В Домажлицах 17 октября 1845 г.
Дорогая моя!
Немало дней уже прошло с тех пор, как судьба вырвала меня из вашего цветущего круга и закинула далеко, к самому подножию темных гор. Как тоскую я по милой матери Праге! Тоскую по вам, дорогие мои! Тут не с кем и слова сказать. Город грязный, некрасивый; квартира у нас большая, но неудобная. Люди здесь добрые, деятельные, по преимуществу крестьяне и простые горожане. Знати мало, только несколько франтов и франтих, причисляющих себя к сливкам общества. Но оставим их — жаль бумаги! По-немецки говорят мало, редко кто из горожан и понимает немецкий, но в школах так мучают детей немецким языком, что просто удивительно, как у них в головах еще не помутилось. «Дайте нам другие школы!» — вот что должны кричать матери в полный голос, пока они не добьются своего.
Зато местный говор — клад. Этот чешский край в самом центре немецких поселений кажется мне какой-то заколдованной долиной!

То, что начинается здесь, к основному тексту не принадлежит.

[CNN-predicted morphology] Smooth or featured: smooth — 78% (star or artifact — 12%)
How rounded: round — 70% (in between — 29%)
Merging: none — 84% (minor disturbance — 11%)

Все сохранилось в таком виде, как было в Праге пятьдесят лет тому назад, а деревенские живут, как у нас сто лет назад и раньше.

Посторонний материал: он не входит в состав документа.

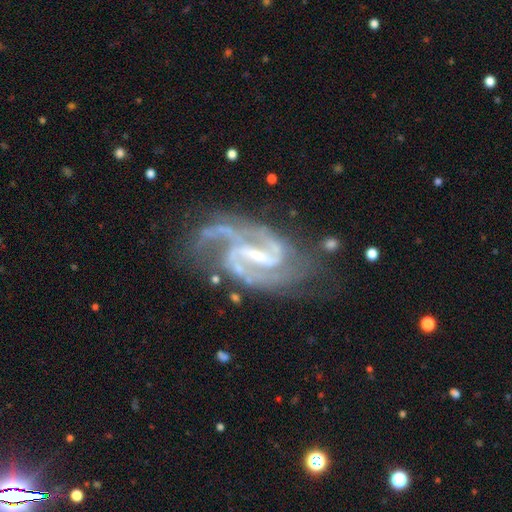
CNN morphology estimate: Q: Smooth or featured?
A: featured or disk (92%); runner-up: star or artifact (5%)
Q: Edge-on disk?
A: no (98%); runner-up: yes (2%)
Q: Bar?
A: strong (47%); runner-up: weak (42%)
Q: Spiral arms?
A: yes (98%); runner-up: no (2%)
Q: Spiral winding?
A: medium (58%); runner-up: tight (25%)
Q: Spiral arm count?
A: 2 (69%); runner-up: 3 (15%)
Q: Bulge size?
A: small (58%); runner-up: moderate (23%)
Q: Merging?
A: none (59%); runner-up: minor disturbance (21%)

Крестьянские девушки пышут здоровьем! Жаль только, что они совсем забросили свое старинное платье и переоделись наполовину в немецкое. Я не устаю бранить их за это, они же оправдываются: в тех юбках, мол, было холодно. Но ведь прежде никто не замерзал!
А как ваши дела? Вспоминаете ли обо мне? Знаю, что да. Если бы мне случилось разувериться в этом, я бы возопила: «О лживый свет! Повсюду обман и предательство!» — и замкнула бы сердце на десять замков. [...] Прощайте же, моя дорогая, добрая душа!
Преданная вам
Божена Немцова.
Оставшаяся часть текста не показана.